A confluence of factors in my own faith journey, including the work of Equip, ultimately led me to the Catholic church. Yet while the Catholic church is more theologically aligned with Equip’s work than most Protestant churches (at least on paper), the reality on the ground leaves much to be desired. For example, while holy orders offer a clear role for some celibate Catholic believers, marriage is still treated as the default vocation, and I’ve yet to hear a single teaching about universal calls to chastity for a general audience. On a personal level, when I share about my own faith journey in Catholic circles, I have to take a deep breath before mentioning contraception and divorce—because in any given group of Catholics, beliefs about the official teachings can range widely. At one point I blurted out something about how marriage doesn’t automatically make a person chaste—and I was met with frozen, confused looks from fellow Catholics, leading me to conclude that the Catholic church also desperately needs deeper teachings on sexuality.
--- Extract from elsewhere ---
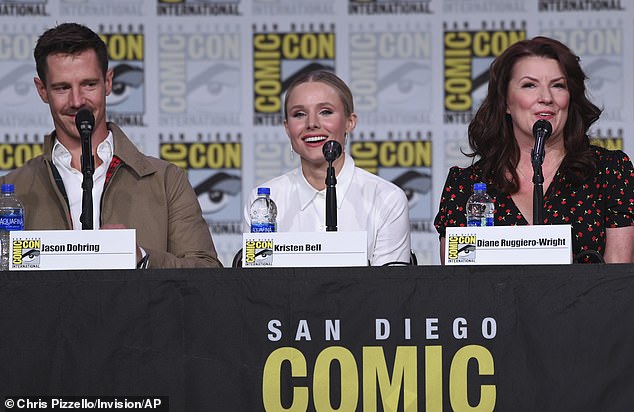
Where is `table clother`? The height and width of the screenshot is (412, 634). table clother is located at coordinates (246, 333).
And so, I continue to return to Equip’s resources and wrestlings as these issues rear their heads in my new church context—and I continue to feel immense relief and respect that the Equip team and others are carving out a different, narrow way in our current time. I am immensely thankful to the Equip team for showing people like me that there is a way to befriend, honor, and love our LGBT+ brothers and sisters in the context of a community that calls us all to chastity, and for continuing to offer guidance on how to do it.
Equip didn’t just help me stay in a biblically-rooted church—it helped me believe that true faithfulness and true love don’t have to be at odds. For that, I am deeply grateful.